DOI: 10.1200/go.23.00257 ISSN: 2687-8941

Brain Drain in Cancer Care: The Shrinking Clinical Oncology Workforce in Nigeria

Runcie C.W. Chidebe, Tochukwu C. Orjiakor, Nwamaka Lasebikan, Adedayo Joseph, Samantha Toland, Alison Simons
  • Cancer Research
  • Oncology


A recent estimate indicates that Nigeria has about 70 clinical oncologists (COs) providing care for 124,815 patients with cancer and its 213 million total population. This staggering deficit is likely to worsen as about 90% of Nigerian physicians are eager to leave the country for perceived greener pastures in the United States, the United Kingdom, Canada, etc. Previous studies have examined general physician migration abroad; however, the CO workforce in Nigeria has been barely considered in the workforce literature. This study examined the push and pull factors to stay or leave the CO workforce and Nigeria.


Using a correlational design, 64 COs completed turnover intention (TI), workload, and satisfaction measures.
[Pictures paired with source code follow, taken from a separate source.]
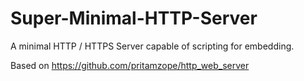 # Super-Minimal-HTTP-Server
A minimal HTTP / HTTPS Server capable of scripting for embedding. 

Based on https://github.com/pritamzope/http_web_server
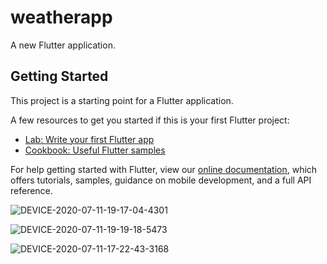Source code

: # weatherapp

A new Flutter application.

## Getting Started

This project is a starting point for a Flutter application.

A few resources to get you started if this is your first Flutter project:

- [Lab: Write your first Flutter app](https://flutter.dev/docs/get-started/codelab)
- [Cookbook: Useful Flutter samples](https://flutter.dev/docs/cookbook)

For help getting started with Flutter, view our
[online documentation](https://flutter.dev/docs), which offers tutorials,
samples, guidance on mobile development, and a full API reference.


![DEVICE-2020-07-11-19-17-04-4301](https://user-images.githubusercontent.com/42551979/90788464-221f3180-e306-11ea-925e-67989209b2bd.jpg)

![DEVICE-2020-07-11-19-19-18-5473](https://user-images.githubusercontent.com/42551979/90788476-251a2200-e306-11ea-83a7-e67cb27d0da8.jpg)

![DEVICE-2020-07-11-17-22-43-3168](https://user-images.githubusercontent.com/42551979/90788490-28ada900-e306-11ea-8e32-f8ec0b208bea.jpg)
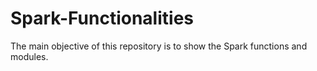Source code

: # Spark-Functionalities
The main objective of this repository is to show the Spark functions and modules.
Multiple linear regression was used for the data analysis.


The results show that CO workload (number of outpatients attended to; r = 0.30, P < .01) and satisfaction with the delivery of CO care ( r = 0.23, P < .05) were significantly related to TI. The number of outpatients seen was also positively linked to TI. Hence, the more outpatients a CO sees, the higher the intention to leave. The United States (31%), the United Kingdom (30%), and Canada (10%) were the top countries of destinations for Nigerian COs.


Higher CO workload is a push factor propelling the intention to leave CO practice and relocate to other countries. Nigeria's new National Cancer Control Plan and the Federal Ministry of Health need to explore innovative approaches to attract and retain the CO workforce, which would lead to improvement in cancer survival and outcomes. Increasing the number of CO programs and positions available, improving work conditions, and introducing work benefits may mitigate the shrinking CO workforce in Nigeria.